SFX Bulletin, 3 November 2014: The passing away of loved ones, lives lost in wars or conflicts and natural disasters – they make us stop and ponder on the meaning of life, why there is death and evil and what happens after death.

The Church journeys with us in this reflection on All Souls’ Day.  We are reminded that death is not “natural” and is in fact “the wages of sin”.  The Catechism explains, “Even though man’s nature is mortal, God had destined him not to die.  Death was therefore contrary to the plans of God the Creator, and entered the world as a consequence of sin.  ‘Bodily death, from which man would have been immune had he not sinned’ is thus ‘the last enemy’ of man left to be conquered” (CCC1006;1008).

In today’s first reading, God promised to “destroy Death forever” (Isa.25:8).  True to His promise, Jesus came 800 years later to fulfil this promise and transform death in a radical way, “Jesus, the Son of God, also himself suffered death that is part of the human condition.  Yet despite his anguish as he faced death, he accepted it in an act of complete and free submission to his Father’s will. The obedience of Jesus has transformed the curse of death into a blessing” (CCC1009,cf.Rom.5:19-21).

Jesus’ obedience to God’s will even to the point of giving up his life on the cross “’opened’ heaven to us” (CCC1026).  This means that all who have died in God’s grace and friendship are heaven-bound, “Each man receives his eternal retribution in his immortal soul at the very moment of his death, in a particular judgement that refers his life to Christ: either entrance into the blessedness of heaven – through a purification or immediately – or immediate and everlasting damnation…each will be rewarded immediately after death in accordance with his works and faith” (CCC1021-2).

On All Saints Day, we celebrate God’s help in bringing the “works and faith” of the Saints to the holiness necessary for heaven.  By canonizing some people and declaring their heroic virtues, the Church celebrates their co-operation with God’s grace.   More significantly, the Church celebrates God’s everlasting graciousness and mercy towards persistently sinful man.   The Saints’ outstanding holiness reveal God’s “Spirit of holiness” at work within the Church through her sacraments, especially the Eucharist, and encourage us to deepen our understanding and participation in the sacraments of the Church (cf. CCC828).

The sacrament of baptism where we received God’s Spirit begins our life of grace.  Writing on this gift of the Holy Spirit made possible by Jesus’ sacrifice on the cross, St. Paul urged the Roman converts to see in it God’s love,   “It is not easy to die even for a good man…but what proves that God loves us is that Christ died for us while we are still sinners.  Having died to make us righteous, is it likely that he would now fail to save us from God’s anger?” (v.7-9).

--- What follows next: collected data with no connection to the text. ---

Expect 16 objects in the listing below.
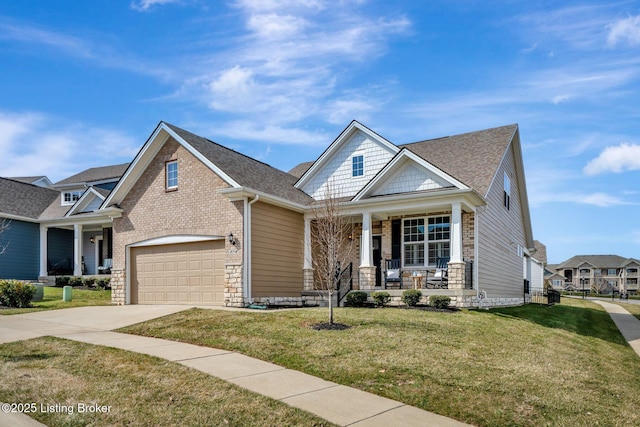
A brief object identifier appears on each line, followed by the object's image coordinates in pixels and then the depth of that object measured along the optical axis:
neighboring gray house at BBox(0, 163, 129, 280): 26.06
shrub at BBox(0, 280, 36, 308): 16.27
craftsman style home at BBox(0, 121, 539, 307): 16.08
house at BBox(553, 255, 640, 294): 95.69
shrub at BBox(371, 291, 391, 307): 15.93
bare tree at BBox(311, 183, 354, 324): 12.39
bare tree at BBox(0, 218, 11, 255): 24.89
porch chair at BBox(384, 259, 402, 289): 17.31
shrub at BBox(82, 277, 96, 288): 24.56
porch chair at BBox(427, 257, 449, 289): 16.77
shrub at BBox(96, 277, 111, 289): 23.73
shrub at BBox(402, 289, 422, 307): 15.38
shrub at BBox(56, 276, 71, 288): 25.54
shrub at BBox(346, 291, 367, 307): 16.12
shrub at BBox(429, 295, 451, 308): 14.84
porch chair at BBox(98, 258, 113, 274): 26.61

Purgatory is that final cleansing in God’s plan of divine compassion.  Hope in purgatory existed from Old Testament times and is most explicitly expressed in 2 Maccabees 12:46 where “Judas Maccabeus made atonement for the dead,  that they might be delivered from their sin”.  5th century Church Father, St. John Chrysostom, exhorts us, “Let us not hesitate to help those who have died and to offer our prayers for them”.

Today, as we celebrate God’s compassion for all the departed, let us not be complacent or misunderstand purgatory as an excuse for sloth.  Jesus asks us to be like the Saints – to live truly as God’s children, be “yoked” to him and “learn’ from him how to love and serve the Father (cf. Mt.11:30).  The New Evangelisation also calls us to daily deepen our encounter with the risen Christ.  May we be resolute in evangelizing ourselves every day with God’s Word, radiate Christ in us, and grow in sure hope of our place in the feast of the resurrected “at the last day” when Christ will come again.